(Dataset items)
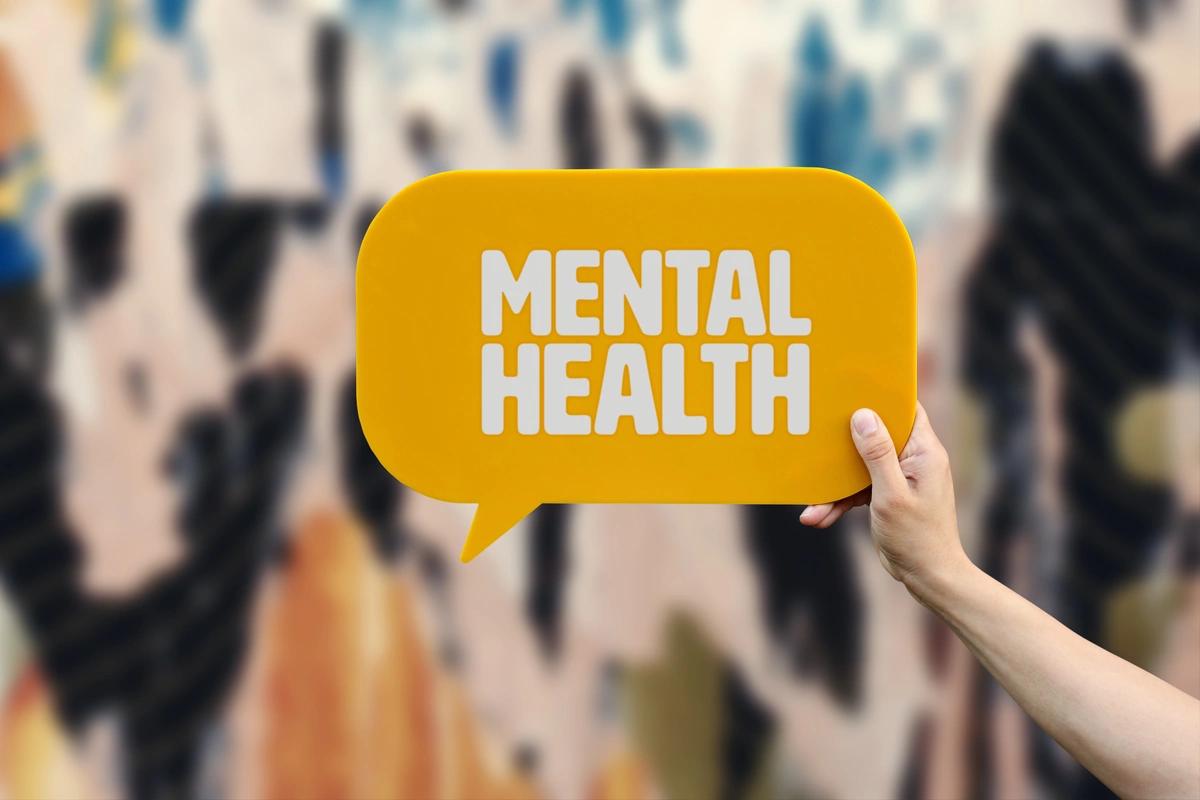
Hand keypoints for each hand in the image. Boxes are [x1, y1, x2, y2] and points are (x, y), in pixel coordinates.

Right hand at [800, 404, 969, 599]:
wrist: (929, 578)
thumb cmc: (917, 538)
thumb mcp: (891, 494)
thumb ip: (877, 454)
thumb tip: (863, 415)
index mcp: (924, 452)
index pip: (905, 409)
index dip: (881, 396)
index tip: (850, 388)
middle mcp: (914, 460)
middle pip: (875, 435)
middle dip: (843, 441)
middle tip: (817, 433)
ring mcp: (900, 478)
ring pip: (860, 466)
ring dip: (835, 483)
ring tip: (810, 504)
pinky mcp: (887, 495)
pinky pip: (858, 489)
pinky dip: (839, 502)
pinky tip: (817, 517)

_WHAT IS EXPECTED_
For this exercise, please output exactly the lines above starting at the line with "thumb cmc: (917, 538)" and ending at the line with "ring mcp: (900, 478)", ends included.

_EXERCISE RESPONSE_
thumb cmc: (917, 538)
thumb mcp: (891, 494)
thumb ip: (877, 454)
thumb tip: (863, 415)
index mcp: (924, 452)
index pip: (905, 409)
index dip: (881, 396)
index tip: (850, 388)
middle mcp: (914, 460)
middle pip: (875, 435)
middle dip: (843, 441)
middle tip: (817, 433)
ring mcp: (900, 478)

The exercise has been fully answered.